-- Stated task A --
In the article on Intel's automotive chips, which company is the first to sign up to install the new chips in its vehicles?
-- Stated task B --
Reproduce the passage of the article on Intel's automotive chips between "The automotive industry" and "it's also true.", inclusive.

-- Source text --
A few months after Intel's CEO announced plans to incorporate artificial intelligence into "everything," we are starting to see a clearer picture of where it will be used first. Today, the company announced an AI-focused chip for the automotive sector, or as Intel describes it, "the first-generation AI-powered software-defined system-on-a-chip for vehicles." Intel has also announced the acquisition of an energy management company and a new effort to standardize battery power for electric vehicles.

Intel is engaged in a race with Nvidia and AMD to capture the market for processors and hardware needed to power the explosion of artificial intelligence. Now it is targeting AI-based PCs, claiming that AI is safer when run on a personal computer rather than over the Internet.

The companies are also competing in the automotive sector, driven by the belief that the car is the next big software platform. Intel's new automotive chips are designed to enhance in-car experiences, such as navigation, voice assistants, and vehicle controls, according to Jack Weast, Vice President and General Manager of Intel Automotive.

The first company to sign up to install these chips in its vehicles is Zeekr, the electric vehicle subsidiary of Chinese automaker Geely. (Geely is also the parent company of Volvo.) The first Zeekr vehicle with Intel AI hardware is expected to launch by the end of the year.

"We are bringing the AI PC to the car," Weast said in a briefing with reporters last week. He added, "However, we can't just put a PC in a car. We know that automakers need to be able to redesign their vehicle, as I said, to be software-defined."

The company aims to introduce a "family" of system-on-a-chip (SoC) for these future software-defined vehicles, with the first available by the end of 2024. Intel has not named any other automotive customers beyond Zeekr but said it is in active discussions with several OEMs (original equipment manufacturers).

The automotive industry faces several unique challenges as it seeks to incorporate increasingly sophisticated computers into its vehicles in anticipation of widespread adoption of electric vehicles and more advanced software. It's a cliché to say that cars are becoming like smartphones on wheels, capable of updating their software via over-the-air updates and increasingly reliant on sophisticated semiconductors to perform basic functions. But it's also true.

-- Given material --
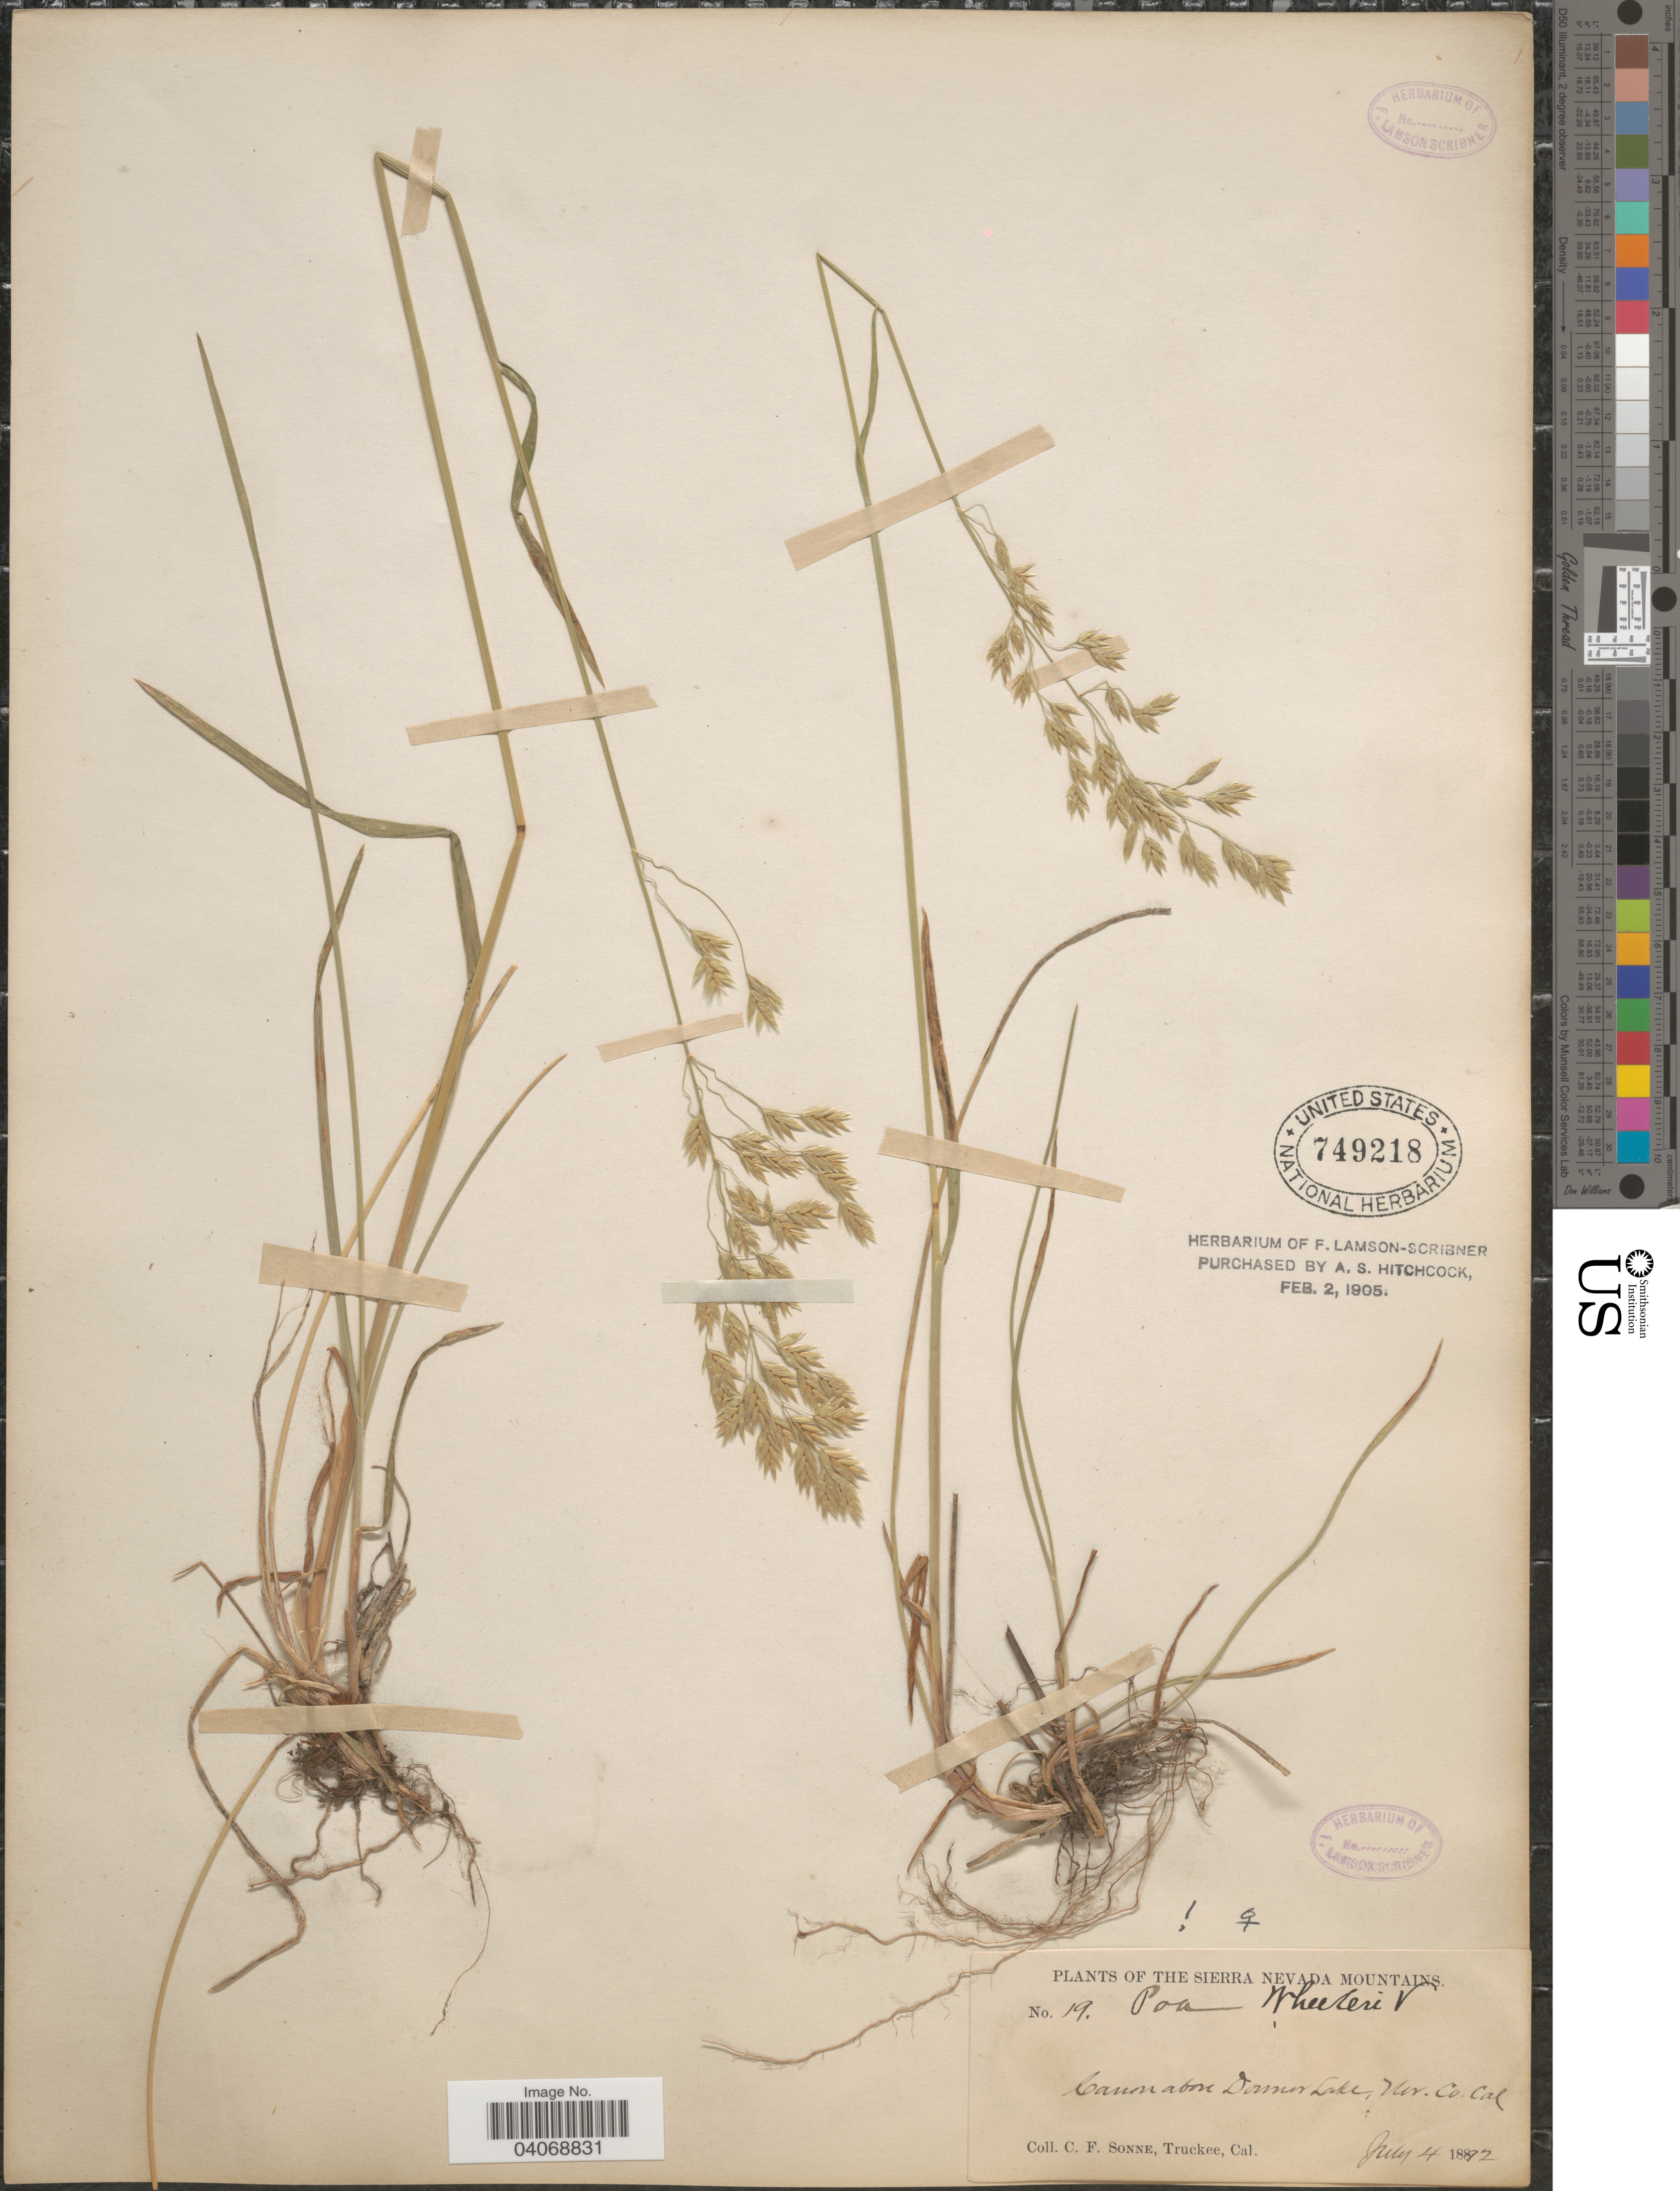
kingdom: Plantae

-- Written solution A --
Zeekr, the electric vehicle subsidiary of Chinese automaker Geely.

-- Written solution B --
The automotive industry faces several unique challenges as it seeks to incorporate increasingly sophisticated computers into its vehicles in anticipation of widespread adoption of electric vehicles and more advanced software. It's a cliché to say that cars are becoming like smartphones on wheels, capable of updating their software via over-the-air updates and increasingly reliant on sophisticated semiconductors to perform basic functions. But it's also true.